WORK TO COMPLETE:
Below are some records; output all of them exactly as they read.

RECORDS FOR THE EXERCISE:
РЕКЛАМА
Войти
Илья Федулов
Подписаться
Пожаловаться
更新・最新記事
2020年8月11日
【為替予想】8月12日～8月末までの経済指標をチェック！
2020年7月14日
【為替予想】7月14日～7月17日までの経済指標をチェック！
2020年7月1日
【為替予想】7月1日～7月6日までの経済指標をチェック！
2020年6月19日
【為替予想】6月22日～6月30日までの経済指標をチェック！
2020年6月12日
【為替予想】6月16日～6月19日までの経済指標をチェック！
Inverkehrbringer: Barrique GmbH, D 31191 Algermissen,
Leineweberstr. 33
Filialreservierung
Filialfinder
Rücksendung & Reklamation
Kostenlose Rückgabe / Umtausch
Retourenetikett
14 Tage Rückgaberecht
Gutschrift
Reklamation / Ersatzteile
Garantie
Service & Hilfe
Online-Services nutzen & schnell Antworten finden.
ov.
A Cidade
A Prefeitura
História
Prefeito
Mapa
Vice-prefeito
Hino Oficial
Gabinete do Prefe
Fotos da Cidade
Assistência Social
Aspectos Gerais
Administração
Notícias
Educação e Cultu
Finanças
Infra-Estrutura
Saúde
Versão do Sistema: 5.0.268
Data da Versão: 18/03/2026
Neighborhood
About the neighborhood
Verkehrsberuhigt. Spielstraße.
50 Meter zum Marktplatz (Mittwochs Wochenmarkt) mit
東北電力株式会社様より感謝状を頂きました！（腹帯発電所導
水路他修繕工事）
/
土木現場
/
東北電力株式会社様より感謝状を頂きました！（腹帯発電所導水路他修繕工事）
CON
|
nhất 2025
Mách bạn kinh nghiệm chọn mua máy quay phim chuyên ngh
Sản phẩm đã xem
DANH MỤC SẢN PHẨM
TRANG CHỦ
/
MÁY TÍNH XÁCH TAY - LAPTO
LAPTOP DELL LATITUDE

PROBLEM SOLUTION:
РЕКЛАМА
Войти
Илья Федулов
Подписаться
Пожаловаться
更新・最新記事
2020年8月11日
【為替予想】8月12日～8月末までの経済指標をチェック！
2020年7月14日
【為替予想】7月14日～7月17日までの経済指標をチェック！
2020年7月1日
【為替予想】7月1日～7月6日までの経済指標をチェック！
2020年6月19日
【為替予想】6月22日～6月30日までの経済指標をチェック！
2020年6月12日
【為替予想】6月16日～6月19日までの経済指標をチェック！
Inverkehrbringer: Barrique GmbH, D 31191 Algermissen,
Leineweberstr. 33
Filialreservierung
Filialfinder
Rücksendung & Reklamation
Kostenlose Rückgabe / Umtausch
Retourenetikett
14 Tage Rückgaberecht
Gutschrift
Reklamation / Ersatzteile
Garantie
Service & Hilfe
Online-Services nutzen & schnell Antworten finden.
ov.
A Cidade
A Prefeitura
História
Prefeito
Mapa
Vice-prefeito
Hino Oficial
Gabinete do Prefe
Fotos da Cidade
Assistência Social
Aspectos Gerais
Administração
Notícias
Educação e Cultu
Finanças
Infra-Estrutura
Saúde
Versão do Sistema: 5.0.268
Data da Versão: 18/03/2026
Neighborhood
About the neighborhood
Verkehrsberuhigt. Spielstraße.
50 Meter zum Marktplatz (Mittwochs Wochenmarkt) mit
東北電力株式会社様より感謝状を頂きました！（腹帯発電所導
水路他修繕工事）
/
土木現場
/
東北電力株式会社様より感謝状を頂きました！（腹帯発電所導水路他修繕工事）
CON
|
nhất 2025
Mách bạn kinh nghiệm chọn mua máy quay phim chuyên ngh
Sản phẩm đã xem
DANH MỤC SẢN PHẨM
TRANG CHỦ
/
MÁY TÍNH XÁCH TAY - LAPTO
LAPTOP DELL LATITUDE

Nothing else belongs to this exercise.